The structure of the enzyme looked very similar
to one evolved by many bacteria to break down cutin, a natural polymer used as
a protective coating by plants. But when the team manipulated the enzyme to
explore this connection, they accidentally improved its ability to eat PET.
“It is a modest improvement – 20% better – but
that is not the point,” said McGeehan. “It’s incredible because it tells us
that the enzyme is not yet optimised. It gives us scope to use all the
technology used in other enzyme development for years and years and make a
super-fast enzyme.”
Industrial enzymes are widely used in, for
example, washing powders and biofuel production, They have been made to work up
to 1,000 times faster in a few years, the same timescale McGeehan envisages for
the plastic-eating enzyme. A patent has been filed on the specific mutant
enzyme by the Portsmouth researchers and those from the US National Renewable Energy Laboratory in
Colorado.
One possible improvement being explored is to
transplant the mutant enzyme into an “extremophile bacteria” that can survive
temperatures above the 70C melting point of PET – the plastic is likely to
degrade 10-100 times faster when molten.
Earlier work had shown that some fungi can break down PET plastic, which makes up about 20% of global plastic production. But
bacteria are far easier to harness for industrial uses.

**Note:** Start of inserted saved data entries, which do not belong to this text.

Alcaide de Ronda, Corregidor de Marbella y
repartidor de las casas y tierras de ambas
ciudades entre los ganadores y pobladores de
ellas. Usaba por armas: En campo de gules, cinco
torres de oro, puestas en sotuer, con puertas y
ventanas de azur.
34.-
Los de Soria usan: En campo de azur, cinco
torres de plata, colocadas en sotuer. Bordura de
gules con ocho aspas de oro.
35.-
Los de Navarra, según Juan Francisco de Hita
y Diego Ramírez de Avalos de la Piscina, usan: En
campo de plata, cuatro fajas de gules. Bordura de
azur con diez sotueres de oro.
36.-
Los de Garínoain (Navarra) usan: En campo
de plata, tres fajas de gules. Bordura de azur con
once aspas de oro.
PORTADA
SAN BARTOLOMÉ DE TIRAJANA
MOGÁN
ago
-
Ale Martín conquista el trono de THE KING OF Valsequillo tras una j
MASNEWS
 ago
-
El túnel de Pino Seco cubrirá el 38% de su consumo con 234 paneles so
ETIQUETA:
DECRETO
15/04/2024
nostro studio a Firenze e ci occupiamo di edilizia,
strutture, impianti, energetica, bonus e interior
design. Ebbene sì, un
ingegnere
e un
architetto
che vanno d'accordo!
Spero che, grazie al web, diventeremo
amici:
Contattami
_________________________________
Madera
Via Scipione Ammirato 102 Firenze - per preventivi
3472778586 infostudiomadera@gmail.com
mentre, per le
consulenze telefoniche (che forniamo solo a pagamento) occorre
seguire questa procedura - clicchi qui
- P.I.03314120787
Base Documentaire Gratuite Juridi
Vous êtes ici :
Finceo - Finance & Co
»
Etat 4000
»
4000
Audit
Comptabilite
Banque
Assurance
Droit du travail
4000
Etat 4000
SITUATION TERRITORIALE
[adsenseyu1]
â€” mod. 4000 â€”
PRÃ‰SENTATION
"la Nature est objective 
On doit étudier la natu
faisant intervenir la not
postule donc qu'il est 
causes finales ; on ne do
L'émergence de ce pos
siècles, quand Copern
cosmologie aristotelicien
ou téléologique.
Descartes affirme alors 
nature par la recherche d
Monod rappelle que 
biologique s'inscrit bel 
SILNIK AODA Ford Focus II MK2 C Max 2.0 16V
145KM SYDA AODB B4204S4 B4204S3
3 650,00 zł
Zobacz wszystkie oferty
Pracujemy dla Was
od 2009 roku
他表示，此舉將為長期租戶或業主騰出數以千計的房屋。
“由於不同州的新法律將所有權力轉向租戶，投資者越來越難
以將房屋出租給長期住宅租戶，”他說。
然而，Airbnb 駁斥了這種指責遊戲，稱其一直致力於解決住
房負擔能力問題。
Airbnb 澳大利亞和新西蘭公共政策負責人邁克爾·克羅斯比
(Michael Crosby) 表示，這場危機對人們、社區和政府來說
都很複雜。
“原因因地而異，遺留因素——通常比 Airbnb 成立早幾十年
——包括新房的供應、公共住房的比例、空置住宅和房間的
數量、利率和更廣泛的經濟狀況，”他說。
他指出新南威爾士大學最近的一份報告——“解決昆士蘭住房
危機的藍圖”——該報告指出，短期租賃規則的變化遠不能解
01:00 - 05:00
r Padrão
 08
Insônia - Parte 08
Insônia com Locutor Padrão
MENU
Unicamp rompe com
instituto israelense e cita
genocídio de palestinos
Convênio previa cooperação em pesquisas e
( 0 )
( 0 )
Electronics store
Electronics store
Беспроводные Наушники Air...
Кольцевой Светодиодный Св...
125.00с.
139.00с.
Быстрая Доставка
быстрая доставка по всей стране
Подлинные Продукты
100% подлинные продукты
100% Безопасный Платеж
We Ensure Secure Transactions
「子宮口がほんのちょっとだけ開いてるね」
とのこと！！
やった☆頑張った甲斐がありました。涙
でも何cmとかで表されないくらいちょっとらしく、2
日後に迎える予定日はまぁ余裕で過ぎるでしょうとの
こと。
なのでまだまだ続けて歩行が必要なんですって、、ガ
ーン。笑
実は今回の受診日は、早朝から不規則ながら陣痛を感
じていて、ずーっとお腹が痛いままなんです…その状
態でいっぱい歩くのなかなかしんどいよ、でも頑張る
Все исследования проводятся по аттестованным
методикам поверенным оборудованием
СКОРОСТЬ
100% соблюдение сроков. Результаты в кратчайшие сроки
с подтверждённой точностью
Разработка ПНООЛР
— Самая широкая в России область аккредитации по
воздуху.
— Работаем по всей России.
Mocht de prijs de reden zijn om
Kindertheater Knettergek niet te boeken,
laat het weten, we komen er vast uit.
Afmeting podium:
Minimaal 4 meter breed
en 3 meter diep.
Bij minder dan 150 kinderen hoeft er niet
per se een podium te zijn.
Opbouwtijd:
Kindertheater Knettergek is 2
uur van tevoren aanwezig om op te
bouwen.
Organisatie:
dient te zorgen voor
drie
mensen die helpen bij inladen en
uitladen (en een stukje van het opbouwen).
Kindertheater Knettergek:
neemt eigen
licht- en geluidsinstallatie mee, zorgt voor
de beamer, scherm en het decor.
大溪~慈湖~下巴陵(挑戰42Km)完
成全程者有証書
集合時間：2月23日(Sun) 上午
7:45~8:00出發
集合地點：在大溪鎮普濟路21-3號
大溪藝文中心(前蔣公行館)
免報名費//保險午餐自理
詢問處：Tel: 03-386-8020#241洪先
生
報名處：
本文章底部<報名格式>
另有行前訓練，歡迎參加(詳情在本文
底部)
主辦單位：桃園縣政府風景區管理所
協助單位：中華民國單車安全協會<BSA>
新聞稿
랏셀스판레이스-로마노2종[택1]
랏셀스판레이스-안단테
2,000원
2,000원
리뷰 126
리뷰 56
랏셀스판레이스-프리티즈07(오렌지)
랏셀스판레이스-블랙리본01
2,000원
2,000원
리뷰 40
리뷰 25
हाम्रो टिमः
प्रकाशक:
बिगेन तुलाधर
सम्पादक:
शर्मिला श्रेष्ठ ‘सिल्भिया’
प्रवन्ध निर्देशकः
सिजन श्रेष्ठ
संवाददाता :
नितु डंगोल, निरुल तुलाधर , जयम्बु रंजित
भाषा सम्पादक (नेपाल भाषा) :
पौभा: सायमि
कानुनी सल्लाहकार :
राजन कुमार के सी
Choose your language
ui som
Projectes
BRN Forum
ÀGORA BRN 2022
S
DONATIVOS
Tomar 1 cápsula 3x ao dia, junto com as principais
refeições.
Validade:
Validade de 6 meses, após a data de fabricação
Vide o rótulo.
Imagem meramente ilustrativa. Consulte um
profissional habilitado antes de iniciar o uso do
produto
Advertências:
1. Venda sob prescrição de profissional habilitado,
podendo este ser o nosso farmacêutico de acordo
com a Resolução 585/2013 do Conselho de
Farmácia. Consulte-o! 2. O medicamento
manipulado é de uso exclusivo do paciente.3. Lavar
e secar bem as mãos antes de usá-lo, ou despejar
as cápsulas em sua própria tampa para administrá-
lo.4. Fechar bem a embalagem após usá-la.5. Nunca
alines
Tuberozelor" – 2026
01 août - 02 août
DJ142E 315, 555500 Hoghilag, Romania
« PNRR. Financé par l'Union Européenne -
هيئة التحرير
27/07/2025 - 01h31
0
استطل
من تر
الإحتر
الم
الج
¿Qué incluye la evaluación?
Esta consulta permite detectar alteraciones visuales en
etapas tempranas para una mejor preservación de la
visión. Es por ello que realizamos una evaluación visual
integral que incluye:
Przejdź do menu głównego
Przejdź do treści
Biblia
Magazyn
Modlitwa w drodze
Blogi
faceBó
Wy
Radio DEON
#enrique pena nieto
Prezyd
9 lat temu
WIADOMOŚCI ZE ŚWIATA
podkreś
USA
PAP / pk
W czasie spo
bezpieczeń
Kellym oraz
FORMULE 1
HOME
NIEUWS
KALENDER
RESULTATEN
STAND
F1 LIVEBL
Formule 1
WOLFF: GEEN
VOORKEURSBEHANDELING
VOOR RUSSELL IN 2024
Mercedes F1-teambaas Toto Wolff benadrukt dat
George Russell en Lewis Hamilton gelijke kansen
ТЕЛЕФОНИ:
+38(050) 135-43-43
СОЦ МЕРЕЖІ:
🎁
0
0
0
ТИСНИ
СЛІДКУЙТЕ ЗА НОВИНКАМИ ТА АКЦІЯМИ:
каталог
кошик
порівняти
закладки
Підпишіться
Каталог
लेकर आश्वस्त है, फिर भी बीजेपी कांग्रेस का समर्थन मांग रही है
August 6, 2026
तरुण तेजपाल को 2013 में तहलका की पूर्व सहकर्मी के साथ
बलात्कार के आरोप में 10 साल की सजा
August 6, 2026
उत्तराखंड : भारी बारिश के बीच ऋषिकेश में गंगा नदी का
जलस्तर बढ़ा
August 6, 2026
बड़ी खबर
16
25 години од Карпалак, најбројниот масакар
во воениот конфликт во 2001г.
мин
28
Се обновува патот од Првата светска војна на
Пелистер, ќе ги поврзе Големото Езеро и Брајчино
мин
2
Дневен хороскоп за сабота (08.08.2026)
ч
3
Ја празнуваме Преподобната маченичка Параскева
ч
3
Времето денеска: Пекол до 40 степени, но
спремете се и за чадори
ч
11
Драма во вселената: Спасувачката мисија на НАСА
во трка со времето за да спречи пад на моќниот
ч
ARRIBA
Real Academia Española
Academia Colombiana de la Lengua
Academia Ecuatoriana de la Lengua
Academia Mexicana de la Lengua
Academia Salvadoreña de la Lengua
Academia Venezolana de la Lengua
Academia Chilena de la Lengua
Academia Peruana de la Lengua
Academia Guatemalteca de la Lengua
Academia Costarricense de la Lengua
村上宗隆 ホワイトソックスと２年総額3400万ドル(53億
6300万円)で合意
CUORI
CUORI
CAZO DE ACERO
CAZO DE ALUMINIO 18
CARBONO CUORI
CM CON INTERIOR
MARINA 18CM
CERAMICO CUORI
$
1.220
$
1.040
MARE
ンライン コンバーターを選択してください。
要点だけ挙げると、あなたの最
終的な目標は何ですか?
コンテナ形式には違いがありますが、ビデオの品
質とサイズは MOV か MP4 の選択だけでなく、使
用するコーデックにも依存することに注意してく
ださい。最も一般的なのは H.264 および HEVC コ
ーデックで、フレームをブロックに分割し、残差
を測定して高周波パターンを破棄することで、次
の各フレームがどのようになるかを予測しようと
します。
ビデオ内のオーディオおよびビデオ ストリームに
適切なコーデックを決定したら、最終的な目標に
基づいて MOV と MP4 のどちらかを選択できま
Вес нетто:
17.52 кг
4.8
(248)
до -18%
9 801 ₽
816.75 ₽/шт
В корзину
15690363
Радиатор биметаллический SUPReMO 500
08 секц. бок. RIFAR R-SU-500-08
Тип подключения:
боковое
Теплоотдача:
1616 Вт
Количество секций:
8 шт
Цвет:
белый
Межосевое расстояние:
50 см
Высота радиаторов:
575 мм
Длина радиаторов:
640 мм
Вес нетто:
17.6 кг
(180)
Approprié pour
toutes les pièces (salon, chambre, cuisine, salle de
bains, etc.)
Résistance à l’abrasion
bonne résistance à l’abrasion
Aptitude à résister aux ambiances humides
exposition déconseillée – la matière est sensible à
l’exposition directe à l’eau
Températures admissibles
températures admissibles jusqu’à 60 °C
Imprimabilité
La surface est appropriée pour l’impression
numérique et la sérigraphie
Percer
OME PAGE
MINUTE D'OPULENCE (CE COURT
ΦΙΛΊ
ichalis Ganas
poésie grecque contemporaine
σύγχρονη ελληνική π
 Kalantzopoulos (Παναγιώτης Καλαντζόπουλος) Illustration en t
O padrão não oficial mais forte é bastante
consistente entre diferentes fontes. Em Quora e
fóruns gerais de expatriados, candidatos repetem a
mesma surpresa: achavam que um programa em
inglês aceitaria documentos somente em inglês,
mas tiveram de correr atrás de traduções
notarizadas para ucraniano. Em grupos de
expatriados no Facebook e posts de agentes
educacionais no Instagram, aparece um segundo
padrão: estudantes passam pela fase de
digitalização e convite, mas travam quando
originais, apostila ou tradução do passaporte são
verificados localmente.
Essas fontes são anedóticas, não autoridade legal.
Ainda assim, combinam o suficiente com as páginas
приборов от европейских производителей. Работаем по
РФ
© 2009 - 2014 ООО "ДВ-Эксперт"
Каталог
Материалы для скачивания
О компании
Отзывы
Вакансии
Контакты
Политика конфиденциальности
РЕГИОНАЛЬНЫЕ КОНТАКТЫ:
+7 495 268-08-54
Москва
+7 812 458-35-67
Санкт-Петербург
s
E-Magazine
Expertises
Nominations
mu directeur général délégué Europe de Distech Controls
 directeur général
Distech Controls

Other types of plastic could be broken down by
bacteria currently evolving in the environment, McGeehan said: “People are now
searching vigorously for those.” PET sinks in seawater but some scientists have
conjectured that plastic-eating bugs might one day be sprayed on the huge
plastic garbage patches in the oceans to clean them up.
“I think [the new research] is very exciting
work, showing there is strong potential to use enzyme technology to help with
society’s growing waste problem,” said Oliver Jones, a chemist at RMIT
University in Melbourne, Australia, and not part of the research team.
“Enzymes are non-toxic, biodegradable and can be
produced in large amounts by microorganisms,” he said. “There is still a way to
go before you could recycle large amounts of plastic with enzymes, and reducing
the amount of plastic produced in the first place might, perhaps, be
preferable. [But] this is certainly a step in a positive direction.”
Prof Adisa Azapagic, at the University of Manchester in the UK, agreed the enzyme could be useful but added: “A full life-cycle assessment would be needed to ensure the technology does not solve one environmental problem – waste – at the expense of others, including additional greenhouse gas emissions.”